- _BRIEF_:
Nothing but the pictures is dropped; write out all the remaining data below exactly.

- _DATA FOR PROCESSING_:
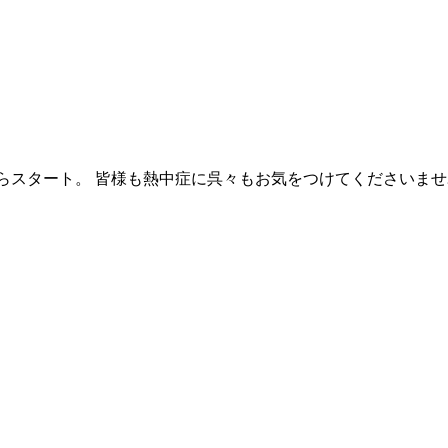
らスタート。 皆様も熱中症に呉々もお気をつけてくださいませ⛱️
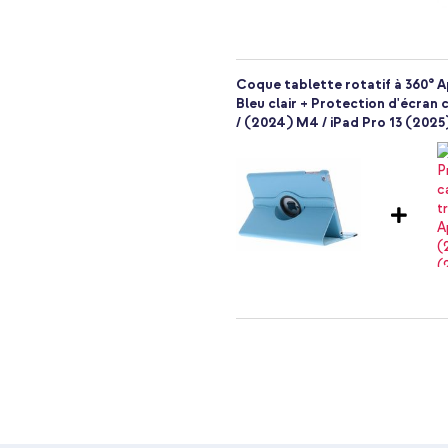
Coque tablette rotatif à 360° Ap
Bleu clair + Protection d'écran
/ (2024) M4 / iPad Pro 13 (202
Coque tablette rotatif à 360° Ap
Bleu clair + Wall Charger - Cha
Blanc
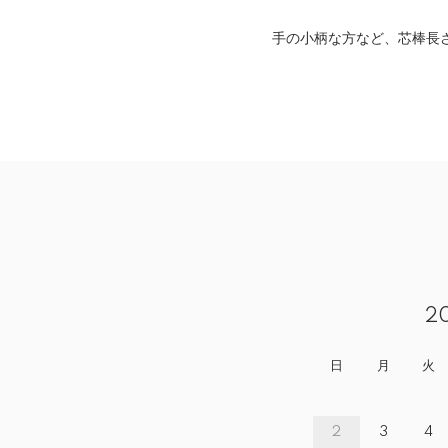
手の小柄な方など、芯棒長
2
日
月
火
2
3
4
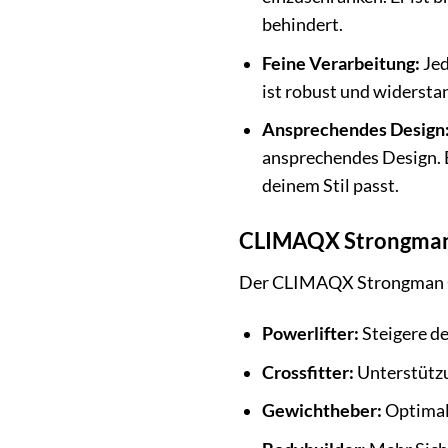
behindert.
Feine Verarbeitung:
Jed
ist robust und widerstan
Ansprechendes Design
ansprechendes Design. E
deinem Stil passt.
CLIMAQX Strongman G
Der CLIMAQX Strongman Gew
Powerlifter:
Steigere d
Crossfitter:
Unterstützu
Gewichtheber:
Optimale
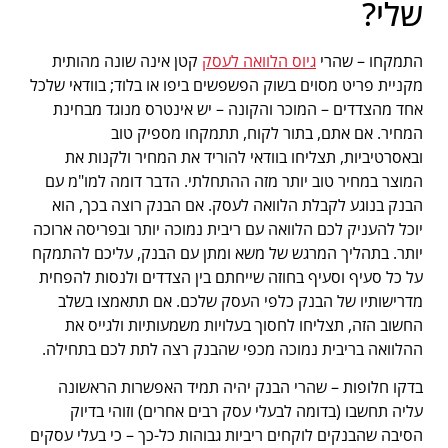
שלי?
התמקחו – שהרי
גיוס הלוואה לעסק
קטן אינה שונה מהותית
מקניית פריט מסוים בשוק הפשפשים ביפו או בלוד; בוודאי שלכל
אחד מהצדדים – המוכר והקונה – יש אינטרס מנוגד מבחינת
המחיר. אם אתם, בתור לקוח, תתמקחו מספיק טוב
ובאסרטיביות, תצליחו בוודאי להוריד את המחיר ולקנות את
המוצר במחיר טוב יותר מזה ההתחלתי. הדבר דומה למו"מ עם
הבנק בנוגע לקבלת הלוואה לעסק. אם הבנק רוצה בכך, הוא
יוכל להעניק לכם הלוואה עם ריבית נמוכה יותר ובפריסה ארוכה
יותר. בתהליך המרגש של משא ומתן עם הבנק, עליכם להתמקח
על כל סעיף וסעיף בחוזה שייחתם בין הצדדים ולנסות להפחית
מדרישותיו של הבנק כלפי העסק שלכם. אם תתאמצו בשלב
החשוב הזה, תצליחו לחסוך בעלויות משמעותיות ולגייס את
ההלוואה בריבית נמוכה מכפי שהבנק רצה לתת לכם בתחילה.
בדקו חלופות – שהרי הבנק יהיה תמיד האפשרות הראשונה
עליה תחשבו (בדומה לבעלי עסק רבים אחרים) וזוהי בדיוק
הסיבה שהבנקים לוקחים ריביות גבוהות כל-כך – כי בעלי עסקים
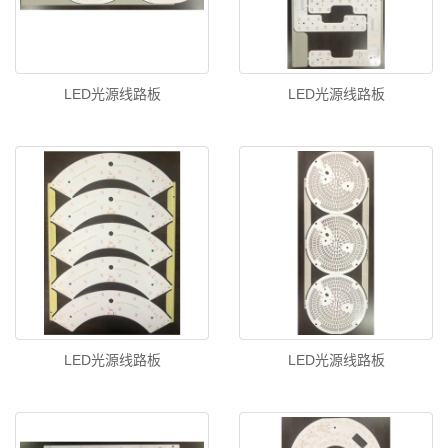
LED光源线路板
LED光源线路板
LED光源线路板
LED光源线路板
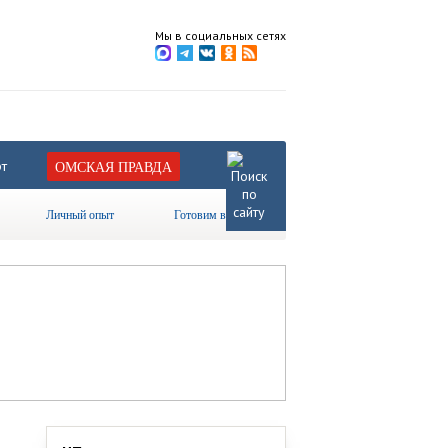
Мы в социальных сетях
т
ОМСКАЯ ПРАВДА
Личный опыт
Готовим вместе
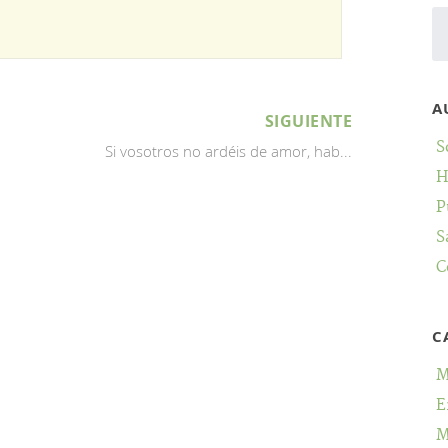
A
SIGUIENTE
S
Si vosotros no ardéis de amor, hab...
H
P
S
C
C
M
E
M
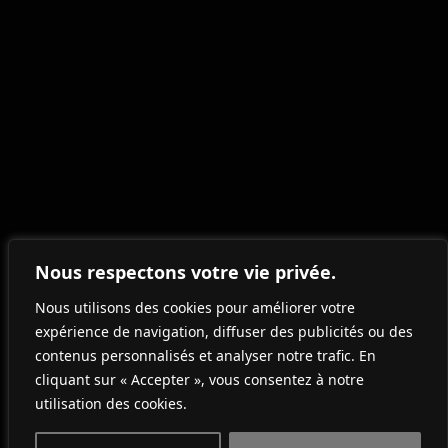
SERVICES
RÉALISATIONS
CONTACT
ADRESSE
Route Zènobe Gramme 13,
Nous respectons votre vie privée.
4890 Thimister-Clermont,
Belgique
Nous utilisons des cookies pour améliorer votre
TÉLÉPHONE
expérience de navigation, diffuser des publicités ou des
+32 493 50 54 29
contenus personnalisés et analyser notre trafic. En
MAIL
cliquant sur « Accepter », vous consentez à notre
info@iciconcept.be
utilisation des cookies.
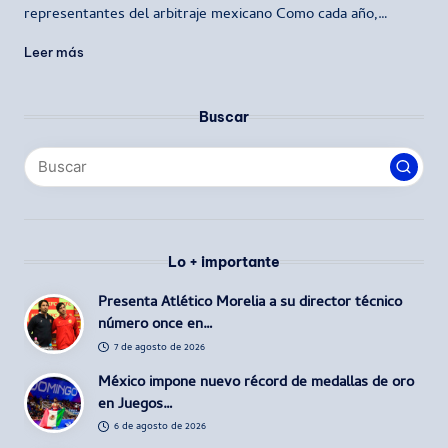
representantes del arbitraje mexicano Como cada año,…
Leer más
Buscar
Lo + importante
Presenta Atlético Morelia a su director técnico
número once en…
7 de agosto de 2026
México impone nuevo récord de medallas de oro
en Juegos…
6 de agosto de 2026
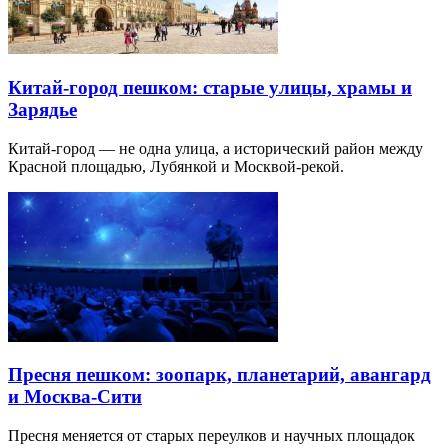
Китай-город пешком: старые улицы, храмы и
Зарядье
Китай-город — не одна улица, а исторический район между
Красной площадью, Лубянкой и Москвой-рекой.
Пресня пешком: зоопарк, планетарий, авангард
и Москва-Сити
Пресня меняется от старых переулков и научных площадок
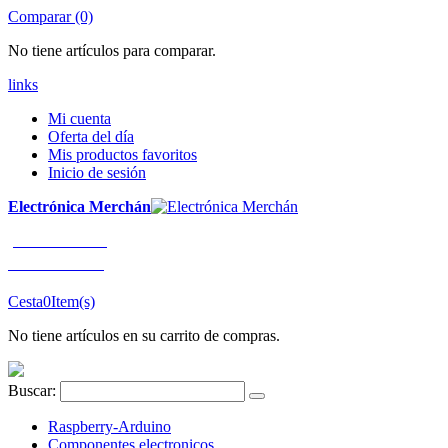
Comparar (0)
No tiene artículos para comparar.
links
Mi cuenta
Oferta del día
Mis productos favoritos
Inicio de sesión
Electrónica Merchán
¡LLÁMENOS!
91 663 80 80
Cesta
0
Item(s)
No tiene artículos en su carrito de compras.
Buscar:
Raspberry-Arduino
Componentes electronicos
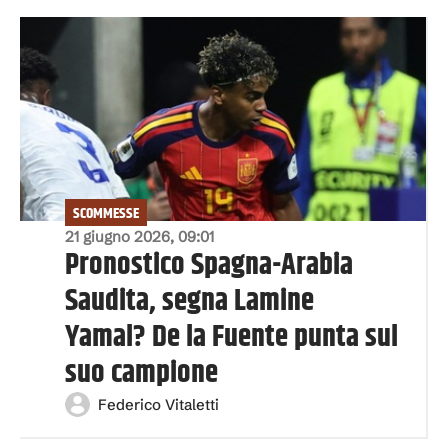
SCOMMESSE
21 giugno 2026, 09:01
Pronostico Spagna-Arabia
Saudita, segna Lamine
Yamal? De la Fuente punta sul
suo campione
Federico Vitaletti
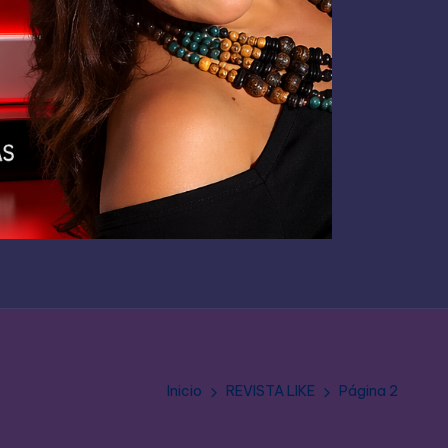
Inicio
REVISTA LIKE
Página 2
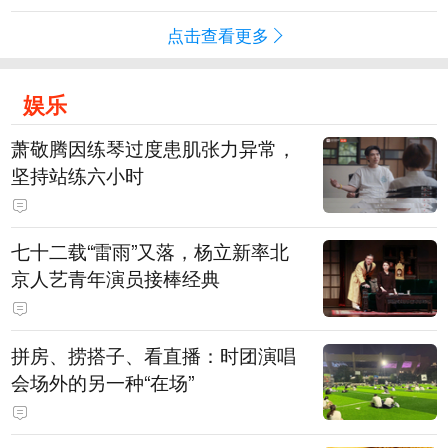
点击查看更多
娱乐
萧敬腾因练琴过度患肌张力异常，
坚持站练六小时
七十二载“雷雨”又落，杨立新率北
京人艺青年演员接棒经典
拼房、捞搭子、看直播：时团演唱
会场外的另一种“在场”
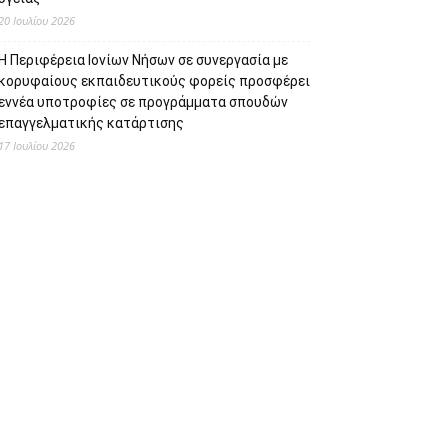
20 Ιουλίου 2026
Η Περιφέρεια Ιονίων Νήσων σε συνεργασία με
κορυφαίους εκπαιδευτικούς φορείς προσφέρει
εννέα υποτροφίες σε προγράμματα σπουδών
επαγγελματικής κατάρτισης
17 Ιουλίου 2026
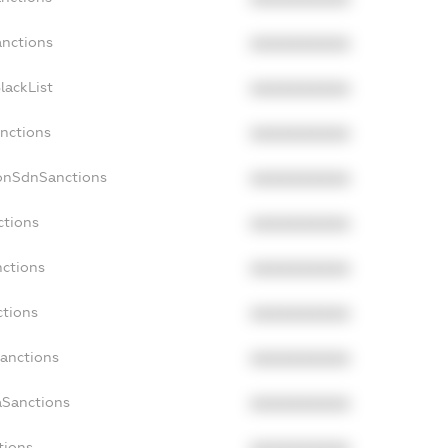
anctions
XXXXXXXXXX
lackList
XXXXXXXXXX
anctions
XXXXXXXXXX
NonSdnSanctions
XXXXXXXXXX
ctions
XXXXXXXXXX
nctions
XXXXXXXXXX
ctions
XXXXXXXXXX
Sanctions
XXXXXXXXXX
aSanctions
XXXXXXXXXX
tions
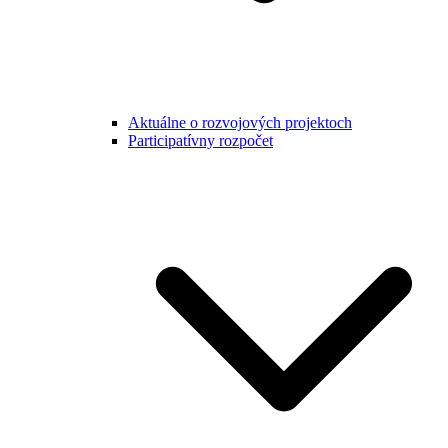
Aktuálne o rozvojových projektoch
Participatívny rozpočet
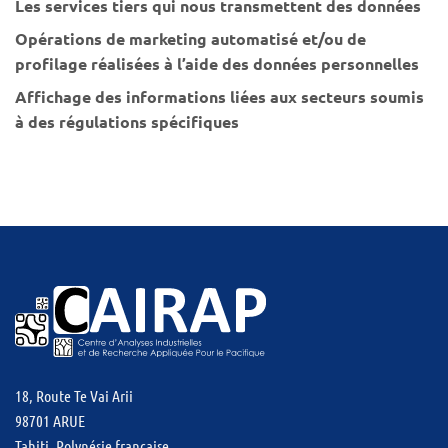
Les services tiers qui nous transmettent des données
Opérations de marketing automatisé et/ou de
profilage réalisées à l’aide des données personnelles
Affichage des informations liées aux secteurs soumis
à des régulations spécifiques
18, Route Te Vai Arii
98701 ARUE
Tahiti, Polynésie française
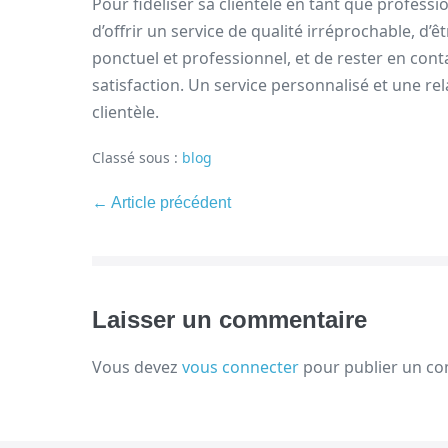
Pour fidéliser sa clientèle en tant que professi
d’offrir un service de qualité irréprochable, d’êt
ponctuel et professionnel, et de rester en cont
satisfaction. Un service personnalisé et une rel
clientèle.
Classé sous :
blog
← Article précédent
Laisser un commentaire
Vous devez
vous connecter
pour publier un c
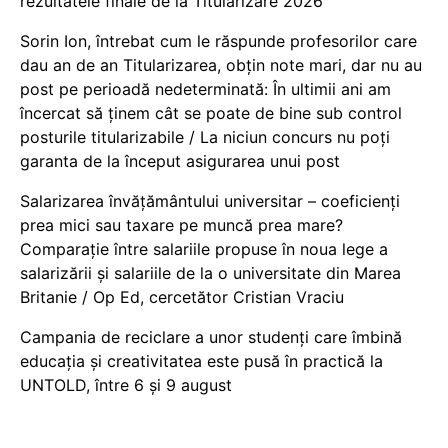
rezultatele finale de la Titularizare 2026
Sorin Ion, întrebat cum le răspunde profesorilor care
dau an de an Titularizarea, obțin note mari, dar nu au
post pe perioadă nedeterminată: În ultimii ani am
încercat să ținem cât se poate de bine sub control
posturile titularizabile / La niciun concurs nu poți
garanta de la început asigurarea unui post
Salarizarea învățământului universitar – coeficienți
prea mici sau taxare pe muncă prea mare?
Comparație între salariile propuse în noua lege a
salarizării și salariile de la o universitate din Marea
Britanie / Op Ed, cercetător Cristian Vraciu
Campania de reciclare a unor studenți care îmbină
educația și creativitatea este pusă în practică la
UNTOLD, între 6 și 9 august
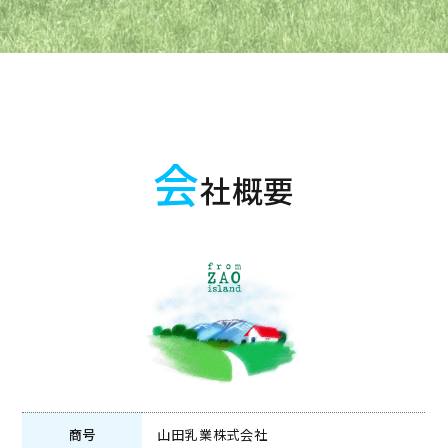
会
社概要
商号
山田乳業株式会社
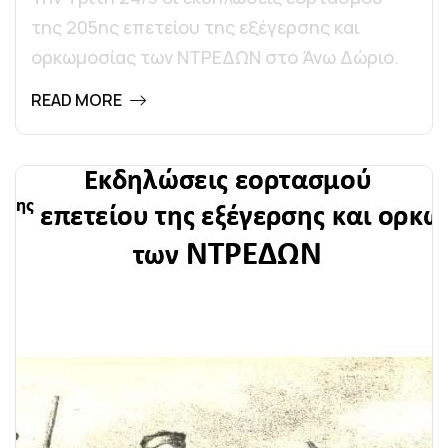
της 205ης επετείου της εξέγερσης και
ορκωμοσίας των ΝΤΡΕΔΩΝ στο Άνω Δώριο.
READ MORE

- _SOLUTION TO THIS EXERCISE_:
らスタート。 皆様も熱中症に呉々もお気をつけてくださいませ⛱️
Coque tablette rotatif à 360° Ap
Bleu clair + Protection d'écran
/ (2024) M4 / iPad Pro 13 (202
Coque tablette rotatif à 360° Ap
Bleu clair + Wall Charger - Cha
Blanc
手の小柄な方など、芯棒長
2
日
月
火
2
3
4
behindert.
Feine Verarbeitung:
Jed
ist robust und widerstan
Ansprechendes Design
ansprechendes Design. E
deinem Stil passt.
CLIMAQX Strongman G
Der CLIMAQX Strongman Gew
Powerlifter:
Steigere d
Crossfitter:
Unterstützu
Gewichtheber:
Optimale
שלי?
התמקחו – שהרי
גיוס הלוואה לעסק
קטן אינה שונה מהותית
מקניית פריט מסוים בשוק הפשפשים ביפו או בלוד; בוודאי שלכל
אחד מהצדדים – המוכר והקונה – יש אינטרס מנוגד מבחינת
המחיר. אם אתם, בתור לקוח, תתמקחו מספיק טוב
ובאסרטיביות, תצליחו בוודאי להוריד את המחיר ולקנות את
המוצר במחיר טוב יותר מזה ההתחלתי. הדבר דומה למו"מ עם
הבנק בנוגע לקבלת הלוואה לעסק. אם הבנק רוצה בכך, הוא
יוכל להעניק לכם הלוואה עם ריבית נמוכה יותר ובפריסה ארוכה
יותר. בתהליך המרגש של משא ומתן עם הבנק, עליכם להתמקח
על כל סעיף וסעיף בחוזה שייחתם בין הצדדים ולנסות להפחית
מדרישותיו של הבנק כלפי העסק שלכם. אם תתאמצו בשלב
החשוב הזה, תצליחו לחסוך בעלויות משמעותיות ולגייס את
ההלוואה בריבית נמוכה מכפי שהבנק רצה לתת לכם בתחילה.
בדקו חלופות – שהרי הבנק יהיה תמיד האפשרות הראשונה
עליה תחשבו (בדומה לבעלי עסק רבים אחרים) וזוהי בדיוק
הסיבה שהבנקים לוקחים ריביות גבוהות כל-כך – כי בעלי עסקים
LED光源线路板
LED光源线路板
LED光源线路板
LED光源线路板
Мы в социальных сетях
т
ОМСКАЯ ПРАВДА
Личный опыт
Готовим вместе
A
SIGUIENTE
S
Si vosotros no ardéis de amor, hab...
H
P
S
C
C
M
E
M
SERVICES
RÉALISATIONS
CONTACT
ADRESSE
Route Zènobe Gramme 13,
Nous respectons votre vie privée.
4890 Thimister-Clermont,
Belgique
Nous utilisons des cookies pour améliorer votre
TÉLÉPHONE
expérience de navigation, diffuser des publicités ou des
+32 493 50 54 29
contenus personnalisés et analyser notre trafic. En
MAIL
cliquant sur « Accepter », vous consentez à notre
info@iciconcept.be
utilisation des cookies.
representantes del arbitraje mexicano Como cada año,…
Leer más
Buscar
Lo + importante
Presenta Atlético Morelia a su director técnico
número once en…
7 de agosto de 2026
México impone nuevo récord de medallas de oro
en Juegos…
6 de agosto de 2026
Китай-город пешком: старые улицы, храмы и
Зарядье
Китай-город — не одна улица, а исторический район между
Красной площадью, Лубянкой и Москвой-рекой.
Пресня пешком: зоопарк, планетарий, авангард
и Москва-Сити
Пресня меняется от старых переулков и научных площадок
Comparar (0)
No tiene artículos para comparar.
links
Mi cuenta
Oferta del día
Mis productos favoritos
Inicio de sesión
Electrónica Merchán
¡LLÁMENOS!
91 663 80 80
Cesta
0
Item(s)
No tiene artículos en su carrito de compras.
Buscar:
Raspberry-Arduino
Componentes electronicos
SCOMMESSE
21 giugno 2026, 09:01
Pronostico Spagna-Arabia
Saudita, segna Lamine
Yamal? De la Fuente punta sul
suo campione
Federico Vitaletti
Inicio
REVISTA LIKE
Página 2
点击查看更多
娱乐
萧敬腾因练琴过度患肌张力异常，
坚持站练六小时
七十二载“雷雨”又落，杨立新率北
京人艺青年演员接棒经典
拼房、捞搭子、看直播：时团演唱
会场外的另一种“在场”
20 Ιουλίου 2026
Η Περιφέρεια Ιονίων Νήσων σε συνεργασία με
κορυφαίους εκπαιδευτικούς φορείς προσφέρει
εννέα υποτροφίες σε προγράμματα σπουδών
επαγγελματικής κατάρτισης
17 Ιουλίου 2026
anctions
XXXXXXXXXX
lackList
XXXXXXXXXX
anctions
XXXXXXXXXX
NonSdnSanctions
XXXXXXXXXX
ctions
XXXXXXXXXX
nctions
XXXXXXXXXX
ctions
XXXXXXXXXX
Sanctions
XXXXXXXXXX
aSanctions
XXXXXXXXXX
tions
Aktuálne o rozvojových projektoch
Participatívny rozpočet
Les services tiers qui nous transmettent des données
Opérations de marketing automatisé et/ou de
profilage réalisées à l’aide des données personnelles
Affichage des informations liées aux secteurs soumis
à des régulations spécifiques
18, Route Te Vai Arii
98701 ARUE
Tahiti, Polynésie française
Pour fidéliser sa clientèle en tant que professi
d’offrir un service de qualité irréprochable, d’êt
ponctuel et professionnel, et de rester en cont
satisfaction. Un service personnalisé et une rel
clientèle.
Classé sous :
blog
← Article précédent
Laisser un commentaire
Vous devez
vous connecter
pour publier un c
rezultatele finale de la Titularizare 2026
Sorin Ion, întrebat cum le răspunde profesorilor care
dau an de an Titularizarea, obțin note mari, dar nu au
post pe perioadă nedeterminată: În ultimii ani am
încercat să ținem cât se poate de bine sub control
posturile titularizabile / La niciun concurs nu poți
garanta de la început asigurarea unui post
Salarizarea învățământului universitar – coeficienți
prea mici sau taxare pe muncă prea mare?
Comparație între salariile propuse în noua lege a
salarizării și salariile de la o universitate din Marea
Britanie / Op Ed, cercetător Cristian Vraciu
Campania de reciclare a unor studenți care îmbină
educația și creativitatea este pusă în practică la
UNTOLD, între 6 și 9 august
会
社概要
商号
山田乳業株式会社
της 205ης επετείου της εξέγερσης και
ορκωμοσίας των ΝΤΡΕΔΩΝ στο Άνω Δώριο.
READ MORE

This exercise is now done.